PTPRA was further depleted in MCF-7 cells using CRISPR to confirm the effect of PTPRA on cell behaviors. Western blotting revealed that PTPRA was almost completely silenced (Fig. 3A). Furthermore, the colony formation ability and proliferation of PTPRA-deficient MCF-7 cells were significantly decreased compared with that of control MCF-7 cells (PTPRA^+/+) (Fig. 3B and C, respectively). Consistently, MCF7 cells deficient in PTPRA had fewer migratory cells than the control cells (PTPRA^+/+) (Fig. 3D). These results suggested that PTPRA deficiency decreased cell colony formation ability and inhibited tumor cell migration ability.

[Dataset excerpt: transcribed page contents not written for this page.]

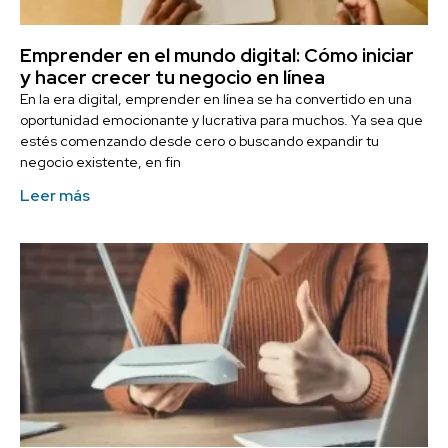
Emprender en el mundo digital: Cómo iniciar
y hacer crecer tu negocio en línea
En la era digital, emprender en línea se ha convertido en una
oportunidad emocionante y lucrativa para muchos. Ya sea que
estés comenzando desde cero o buscando expandir tu
negocio existente, en fin
Leer más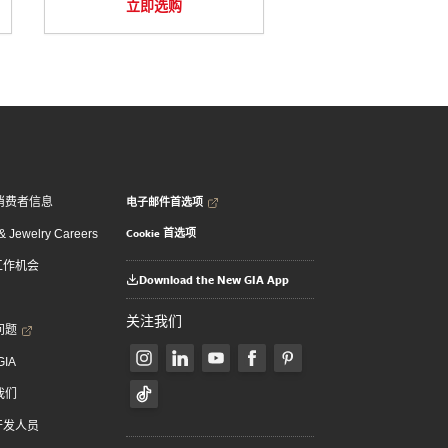
立即选购
电子邮件首选项
消费者信息
Cookie 首选项
 Jewelry Careers
 工作机会
Download the New GIA App
关注我们
问题
GIA
我们
 开发人员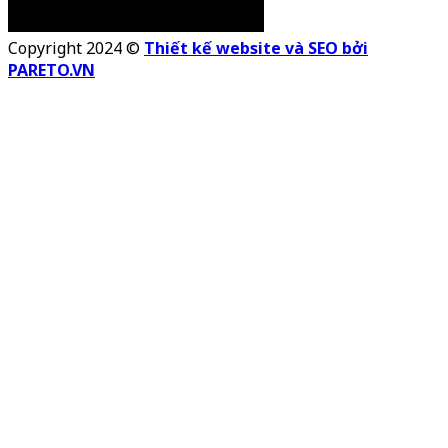
Copyright 2024 ©
Thiết kế website và SEO bởi
PARETO.VN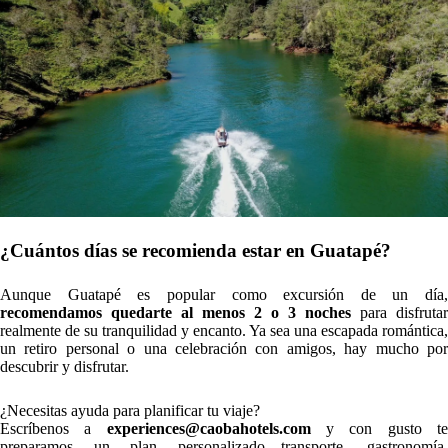
¿Cuántos días se recomienda estar en Guatapé?
Aunque Guatapé es popular como excursión de un día,
recomendamos quedarte al menos 2 o 3 noches
para disfrutar
realmente de su tranquilidad y encanto. Ya sea una escapada romántica,
un retiro personal o una celebración con amigos, hay mucho por
descubrir y disfrutar.
¿Necesitas ayuda para planificar tu viaje?
Escríbenos a
experiences@caobahotels.com
y con gusto t
preparamos un plan personalizado—transporte, gastronomía,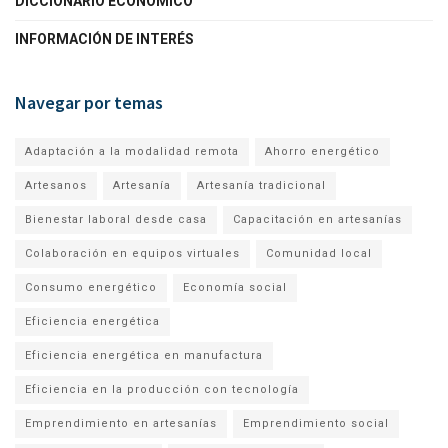
DICCIONARIO ECONÓMICO
INFORMACIÓN DE INTERÉS
Navegar por temas
Adaptación a la modalidad remota
Ahorro energético
Artesanos
Artesanía
Artesanía tradicional
Bienestar laboral desde casa
Capacitación en artesanías
Colaboración en equipos virtuales
Comunidad local
Consumo energético
Economía social
Eficiencia energética
Eficiencia energética en manufactura
Eficiencia en la producción con tecnología
Emprendimiento en artesanías
Emprendimiento social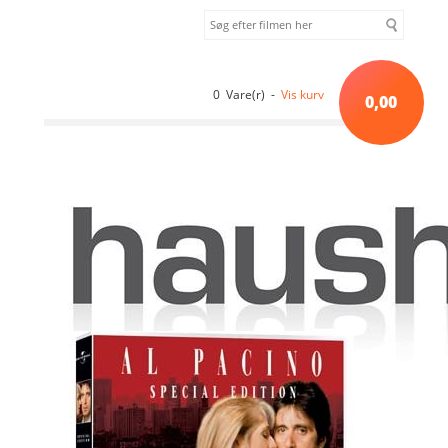
0 Vare(r) -
Vis kurv
0,00
Forside
»
Drama
»
Sea of Love (1989) [DVD]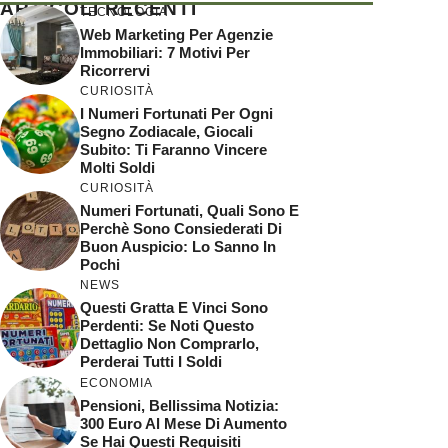
ARTICOLI RECENTI
TECNOLOGIA
Web Marketing Per Agenzie
Immobiliari: 7 Motivi Per
Ricorrervi
CURIOSITÀ
I Numeri Fortunati Per Ogni
Segno Zodiacale, Giocali
Subito: Ti Faranno Vincere
Molti Soldi
CURIOSITÀ
Numeri Fortunati, Quali Sono E
Perchè Sono Consiederati Di
Buon Auspicio: Lo Sanno In
Pochi
NEWS
Questi Gratta E Vinci Sono
Perdenti: Se Noti Questo
Dettaglio Non Comprarlo,
Perderai Tutti I Soldi
ECONOMIA
Pensioni, Bellissima Notizia:
300 Euro Al Mese Di Aumento
Se Hai Questi Requisiti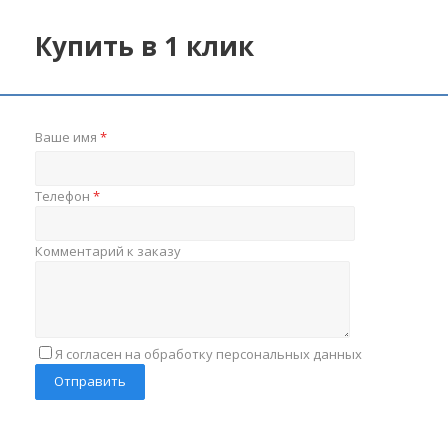
Купить в 1 клик
Ваше имя
*
Телефон
*
Комментарий к заказу
Я согласен на обработку персональных данных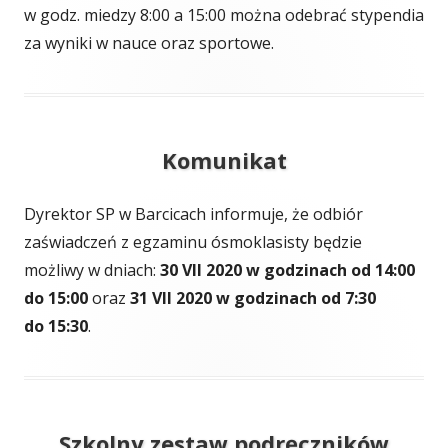
w godz. miedzy 8:00 a 15:00 można odebrać stypendia
za wyniki w nauce oraz sportowe.
Komunikat
Dyrektor SP w Barcicach informuje, że odbiór
zaświadczeń z egzaminu ósmoklasisty będzie
możliwy w dniach:
30 VII 2020 w godzinach od 14:00
do 15:00
oraz
31 VII 2020 w godzinach od 7:30
do 15:30
.
Szkolny zestaw podręczników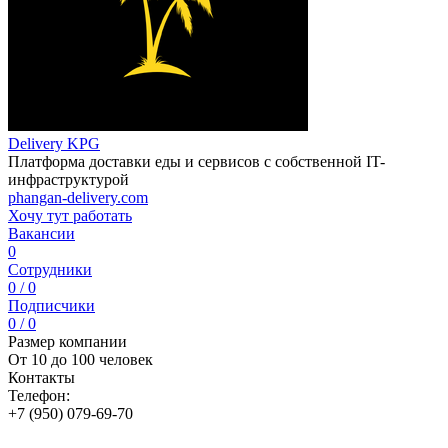
Delivery KPG
Платформа доставки еды и сервисов с собственной IT-
инфраструктурой
phangan-delivery.com
Хочу тут работать
Вакансии
0
Сотрудники
0 / 0
Подписчики
0 / 0
Размер компании
От 10 до 100 человек
Контакты
Телефон:
+7 (950) 079-69-70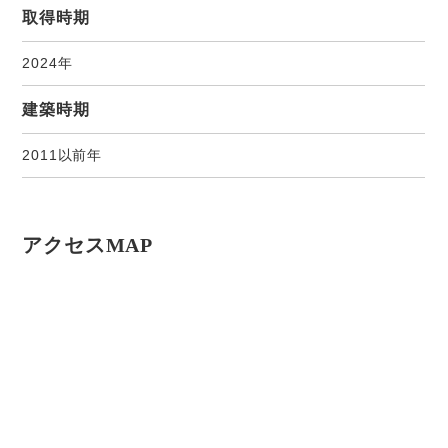
取得時期
2024年
建築時期
2011以前年
アクセスMAP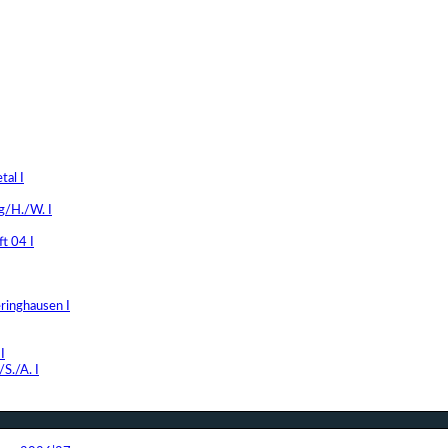
al I
g/H./W. I
t 04 I
ringhausen I
I
S./A. I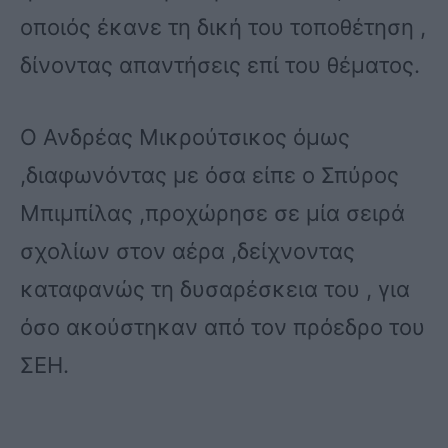
οποιός έκανε τη δική του τοποθέτηση ,
δίνοντας απαντήσεις επί του θέματος.
Ο Ανδρέας Μικρούτσικος όμως
,διαφωνόντας με όσα είπε ο Σπύρος
Μπιμπίλας ,προχώρησε σε μία σειρά
σχολίων στον αέρα ,δείχνοντας
καταφανώς τη δυσαρέσκεια του , για
όσο ακούστηκαν από τον πρόεδρο του
ΣΕΗ.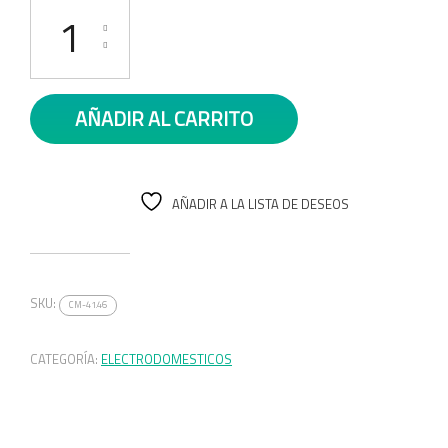
ONDULADOR CON CEPILLO cantidad
AÑADIR AL CARRITO
AÑADIR A LA LISTA DE DESEOS
SKU:
CM-41.46
CATEGORÍA:
ELECTRODOMESTICOS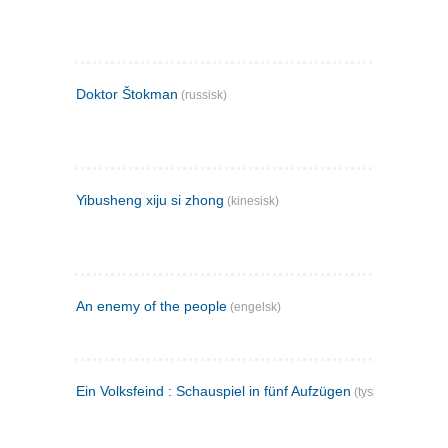
Doktor Štokman
(russisk)
Yibusheng xiju si zhong
(kinesisk)
An enemy of the people
(engelsk)
Ein Volksfeind : Schauspiel in fünf Aufzügen
(tysk)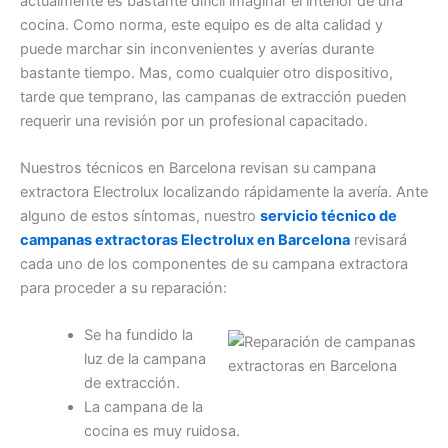
actualmente es bastante difícil imaginar el interior de una
cocina. Como norma, este equipo es de alta calidad y
puede marchar sin inconvenientes y averías durante
bastante tiempo. Mas, como cualquier otro dispositivo,
tarde que temprano, las campanas de extracción pueden
requerir una revisión por un profesional capacitado.
Nuestros técnicos en Barcelona revisan su campana
extractora Electrolux localizando rápidamente la avería. Ante
alguno de estos síntomas, nuestro
servicio técnico de
campanas extractoras Electrolux en Barcelona
revisará
cada uno de los componentes de su campana extractora
para proceder a su reparación:
Se ha fundido la
luz de la campana
de extracción.
La campana de la
cocina es muy ruidosa.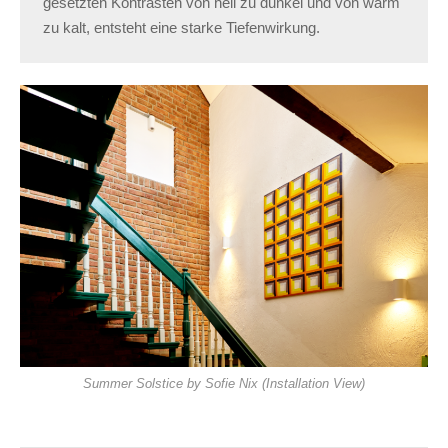
gesetzten Kontrasten von hell zu dunkel und von warm
zu kalt, entsteht eine starke Tiefenwirkung.
Summer Solstice by Sofie Nix (Installation View)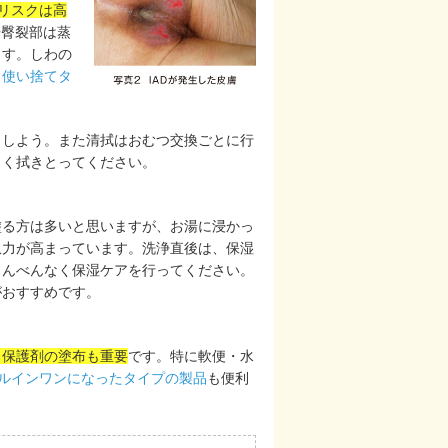
リスクは高
や臀裂部は蒸
ます。しわの
、使い捨てタ
ましよう。また清拭はおむつ交換ごとに行
しく拭きとってください。
塗る方は多いと思いますが、お湯に浸かっ
収力が高まっています。洗浄直後は、保湿
まんべんなく保湿ケアを行ってください。
がおすすめです。
る保護剤の塗布も重要
です。特に軟便・水
ルインワンになったタイプの製品
も便利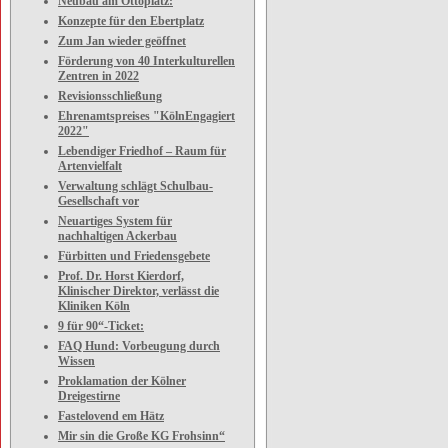
Neubau am Ottoplatz:
Konzepte für den Ebertplatz
Zum Jan wieder geöffnet
Förderung von 40 Interkulturellen
Zentren in 2022
Revisionsschließung
Ehrenamtspreises "KölnEngagiert
2022"
Lebendiger Friedhof – Raum für
Artenvielfalt
Verwaltung schlägt Schulbau-
Gesellschaft vor
Neuartiges System für
nachhaltigen Ackerbau
Fürbitten und Friedensgebete
Prof. Dr. Horst Kierdorf,
Klinischer Direktor, verlässt die
Kliniken Köln
9 für 90“-Ticket:
FAQ Hund: Vorbeugung durch
Wissen
Proklamation der Kölner
Dreigestirne
Fastelovend em Hätz
Mir sin die Große KG Frohsinn“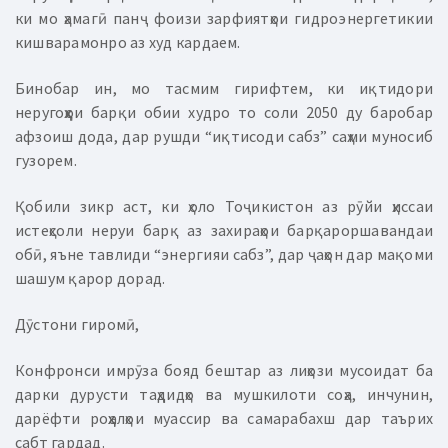
ки мо ҳамагӣ панҷ фоизи зарфиятҳои гидроэнергетикии
кишварамонро аз худ кардаем.
Бинобар ин, мо тасмим гирифтем, ки иқтидори
неругоҳҳои барқи обии худро то соли 2050 ду баробар
афзоиш дода, дар рушди “иқтисоди сабз” саҳми муносиб
гузорем.
Қобили зикр аст, ки ҳоло Тоҷикистон аз рӯйи ҳиссаи
истеҳсоли неруи барқ аз захираҳои барқароршавандаи
обӣ, яъне тавлиди “энергияи сабз”, дар ҷаҳон дар мақоми
шашум қарор дорад.
Дӯстони гиромӣ,
Конфронси имрӯза бояд бештар аз лиҳози мусоидат ба
дарки дурусти таҳдидҳо ва мушкилоти соҳа, инчунин,
дарёфти роҳҳалҳои муассир ва самарабахш дар таърих
сабт гардад.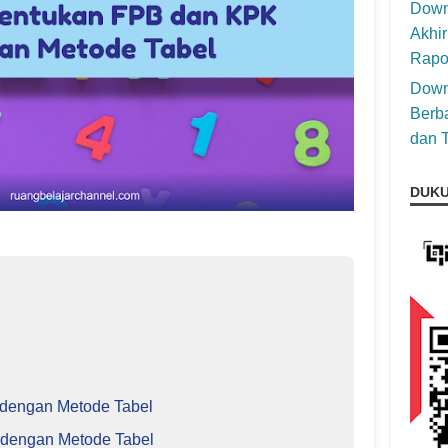
Down
Akhir
Rapo
Down
Berba
dan T
DUKU
 dengan Metode Tabel
 dengan Metode Tabel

Oncogenesis, the development and prognosis of tumors, involves complicated pathway networks that are implicated in numerous signal pathways, such as microtubule-associated protein kinase, NF-κB and signal transducer and activator of transcription factor 3 (29). The results of luciferase reporter gene assays demonstrated that NF-κB transcriptional activity was markedly increased compared with controls (Fig. 4A). The luciferase reporter gene assay did not demonstrate any obvious alterations in the expression of the other signaling molecules. NF-κB transcriptional activity was also demonstrated to be increased in a dose-dependent manner (Fig. 4B). These results indicated that PTPRA overexpression in HEK293T cells stimulated NF-κB transcriptional activity.

RT-qPCR was utilized to quantify one of the classic downstream molecules of the NF-κB signaling pathway, IKBα in MCF-7 cells. No transcription of the IKBα gene was detected in PTPRA^−/− and PTPRA^+/+ MCF-7 cells without TNF-α treatment (Fig. 4C). However, the TNF-α stimulus changed these outcomes. IKBα gene transcription in PTPRA^+/+ MCF-7 cells was increased compared with that in PTPRA-deficient MCF-7 cells. These outcomes indicated that TNF-α-mediated PTPRA stimulated the activation of NF-κB and promoted the tumor phenotype of breast cancer cells.